“If the unionist community feel that the Protocol is breaching the Good Friday agreement and moving away from the spirit of it, then we’re in quite a dangerous place in terms of stability of not just the executive but the north-south institutions,” Lewis told reporters.
Earlier, the LCC – an umbrella group of several outlawed paramilitary groups in Northern Ireland – called on both the UK government and the EU to alter Article 16 of the Withdrawal Agreement, known as the Northern Article Protocol, seeing it as breaching parts of the 1998 peace deal.
“I’ve no doubt we could get a workable solution, but it does require Brussels and Dublin to return to honouring the core guarantees of the  agreement,” LCC chairman David Campbell said on Friday.
The Brexit Withdrawal Agreement included a provision to prevent the creation of a hard border between Northern Ireland and Republic of Ireland, protecting the peace process between the two nations.
Instead, goods can freely cross between those countries but must face EU checks if they move from Northern Ireland to any other part of the United Kingdom.

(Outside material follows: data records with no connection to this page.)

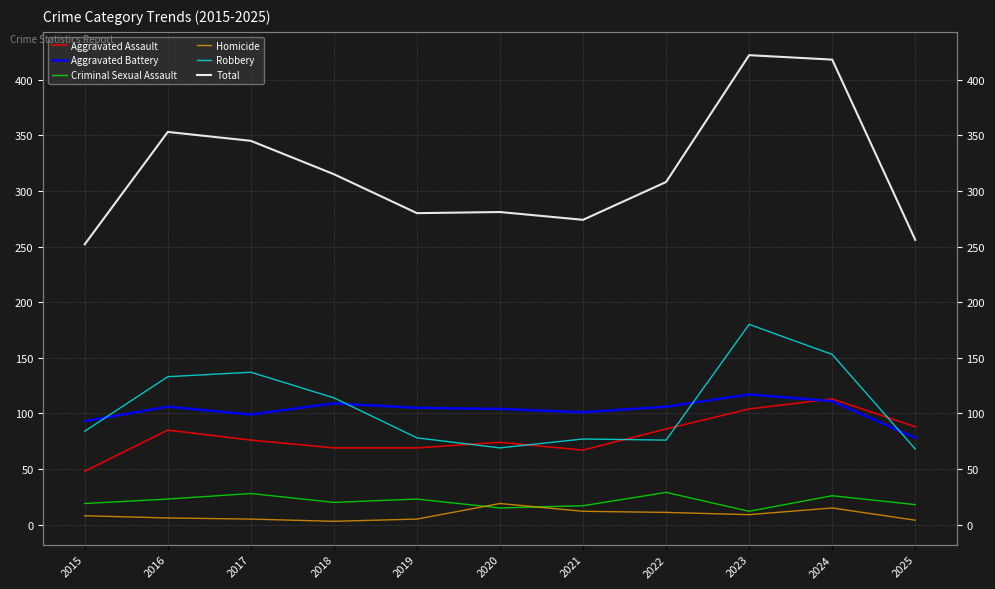

At which category is the sum across all series the highest?

2023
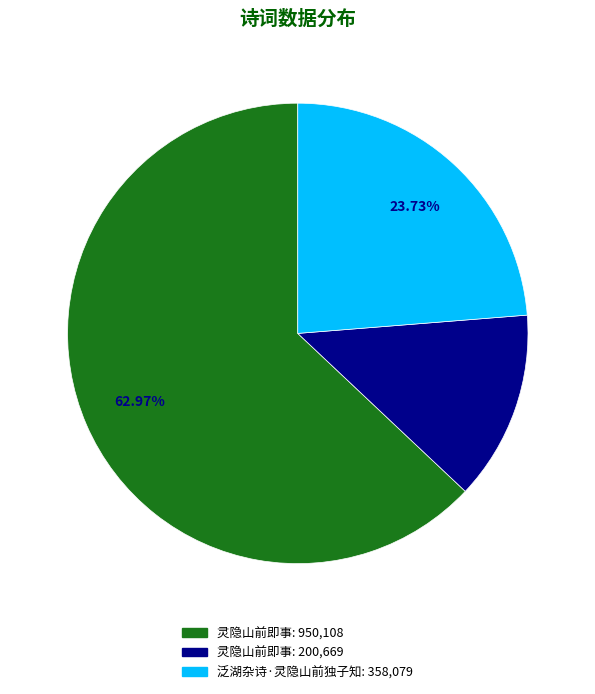

Which category has the biggest portion of the pie?

灵隐山前即事 (950108)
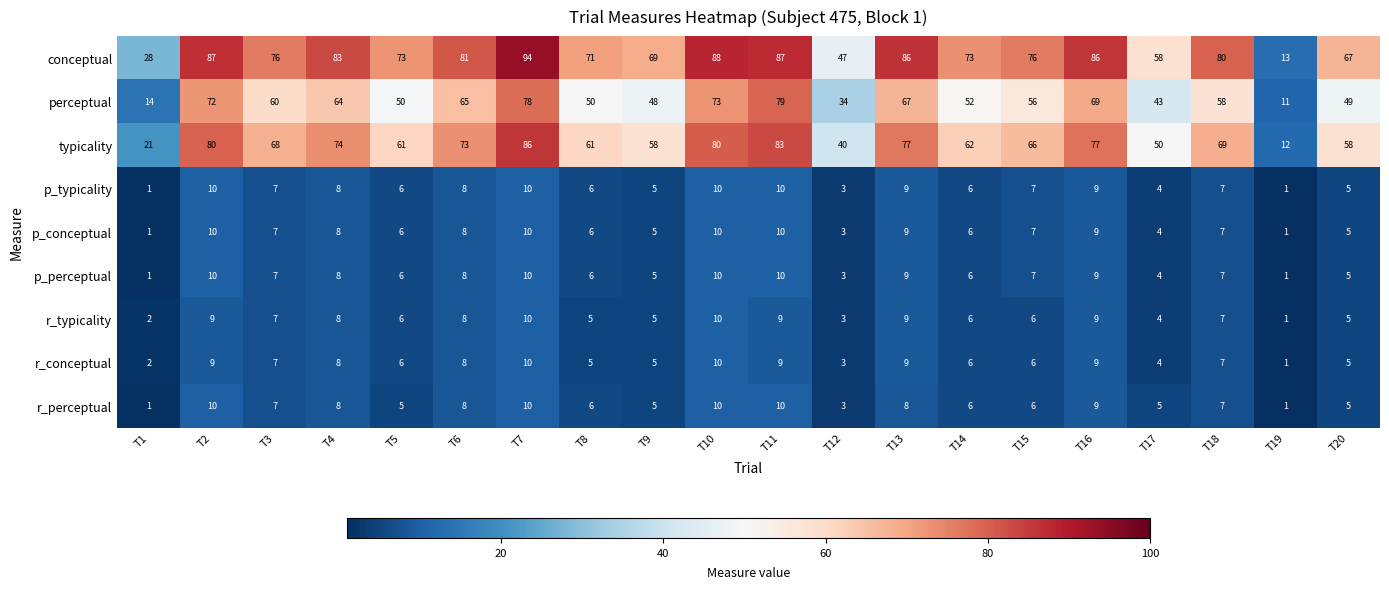

Count the r_conceptual values in the range 5 to 9.

14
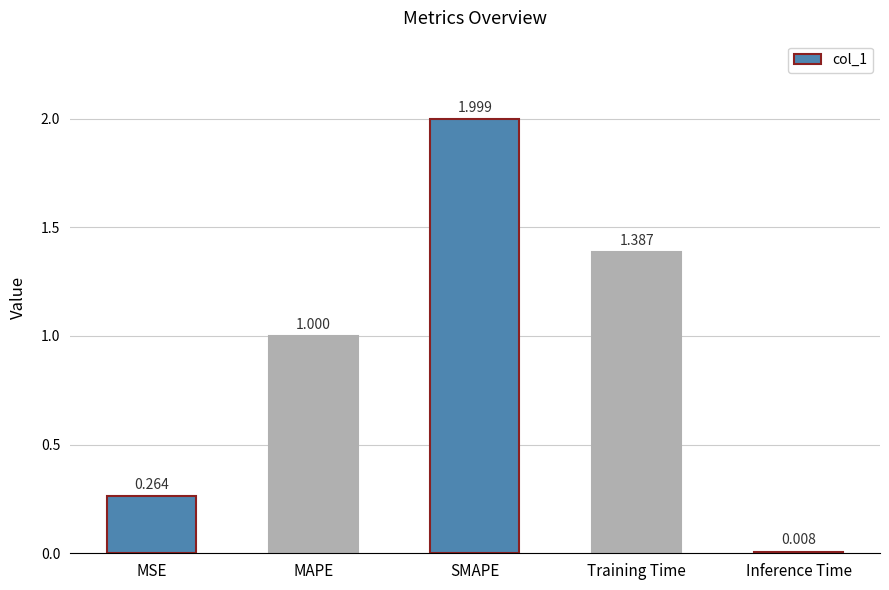

Between MSE and MAPE, which is larger?

MAPE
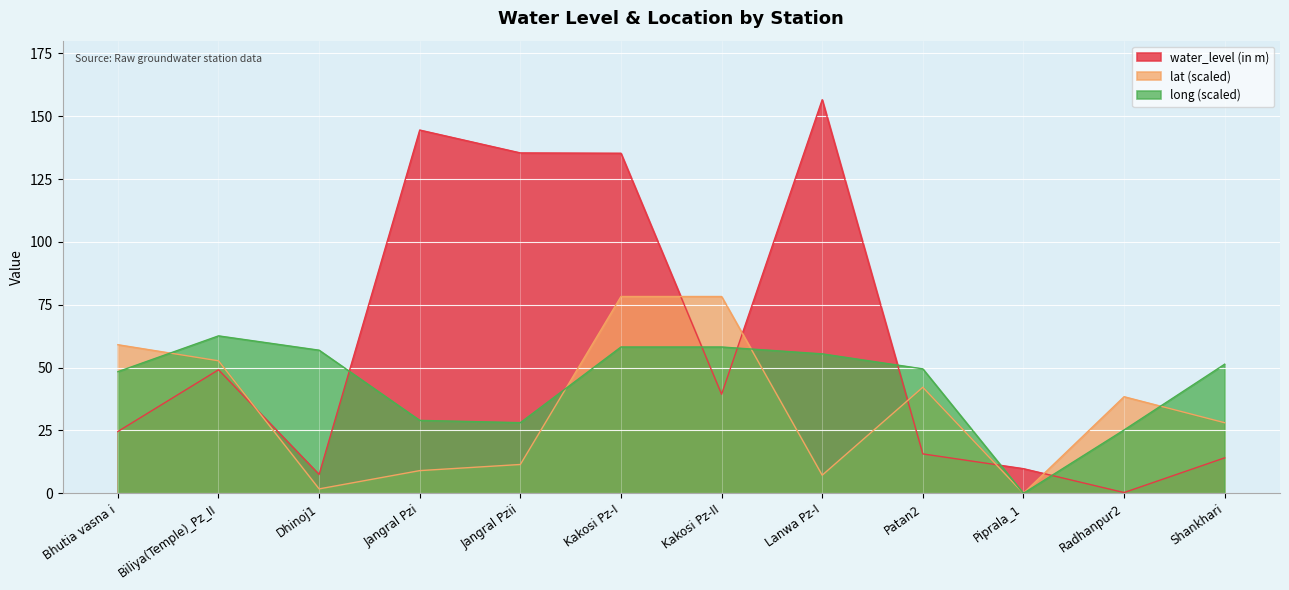

Reading right to left, what are all the values shown in this chart?

water_level (in m): Shankhari=14.1	Radhanpur2=0.3	Piprala_1=9.8	Patan2=15.7	Lanwa Pz-I=156.6	Kakosi Pz-II=39.4	Kakosi Pz-I=135.3	Jangral Pzii=135.4	Jangral Pzi=144.5	Dhinoj1=7.5	Biliya(Temple)_Pz_II=49.1	Bhutia vasna i=24.6
lat: Shankhari=28.1	Radhanpur2=38.4	Piprala_1=0.0	Patan2=42.2	Lanwa Pz-I=7.2	Kakosi Pz-II=78.3	Kakosi Pz-I=78.3	Jangral Pzii=11.5	Jangral Pzi=9.0	Dhinoj1=1.8	Biliya(Temple)_Pz_II=52.7	Bhutia vasna i=59.1
long: Shankhari=51.4	Radhanpur2=25.2	Piprala_1=0.0	Patan2=49.5	Lanwa Pz-I=55.5	Kakosi Pz-II=58.2	Kakosi Pz-I=58.2	Jangral Pzii=28.1	Jangral Pzi=29.0	Dhinoj1=56.9	Biliya(Temple)_Pz_II=62.6	Bhutia vasna i=48.4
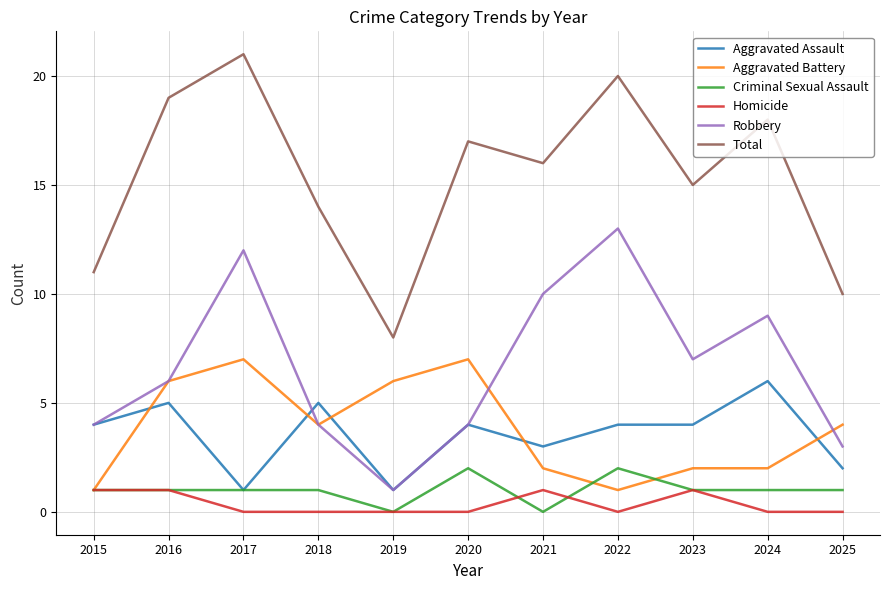

True or false: Robbery and Criminal Sexual Assault intersect in this chart.

False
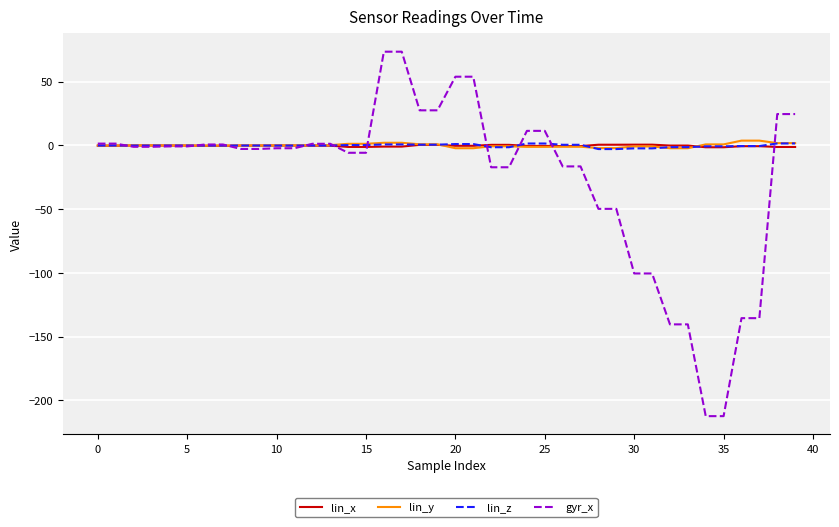

What is the minimum value shown in the chart?

-212.4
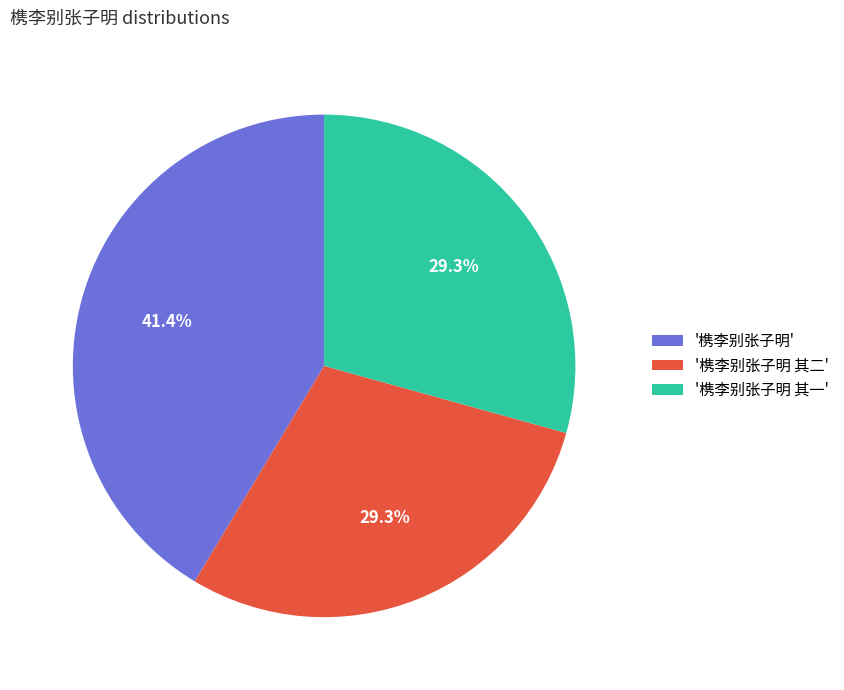

What is the largest slice in the pie chart?

'槜李别张子明'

The measure was a contentious part of the Brexit negotiations, as it was felt that border measures between Northern Ireland and the Republic of Ireland would risk compromising key elements of the 1998 Good Friday Agreement, which ended decades of violence in the region between Nationalists, who wanted a united Ireland, and Unionists, who supported being part of the UK.
On Friday, Lewis said that the UK government was forced to extend grace periods on border checks for goods entering Northern Ireland, so products headed for supermarkets are not delayed by Brexit red tape.
The statement from the LCC chairman is the latest warning from loyalty paramilitaries over the risk that maintaining Article 16 poses to the peace protest.
Earlier this month, the same group sent a letter to the UK prime minister, telling him that until the Northern Ireland Protocol was removed, their organisation was withdrawing its support for the Good Friday Agreement.
The concerns of the LCC have been reiterated by politicians in Northern Ireland, who have criticized the EU for refusing to alter the Brexit agreement to address their concerns about its impact on peace in the region. Speaking at the start of March, Northern Ireland’s first minister, Arlene Foster, attacked the EU for its “very belligerent approach” and unwillingness to accept the impact Article 16 is having.
The EU recently responded to the criticism, and the UK’s attempt to unilaterally extend the Brexit grace period to delay the formal introduction of the measures required under the Withdrawal Agreement, by launching legal action against the British government. The EU Commission’s vice president, Maros Sefcovic, claimed that “The Protocol on Ireland and Northern Ireland is the only way to protect the Good Friday (Belfast) Agreement and to preserve peace and stability.”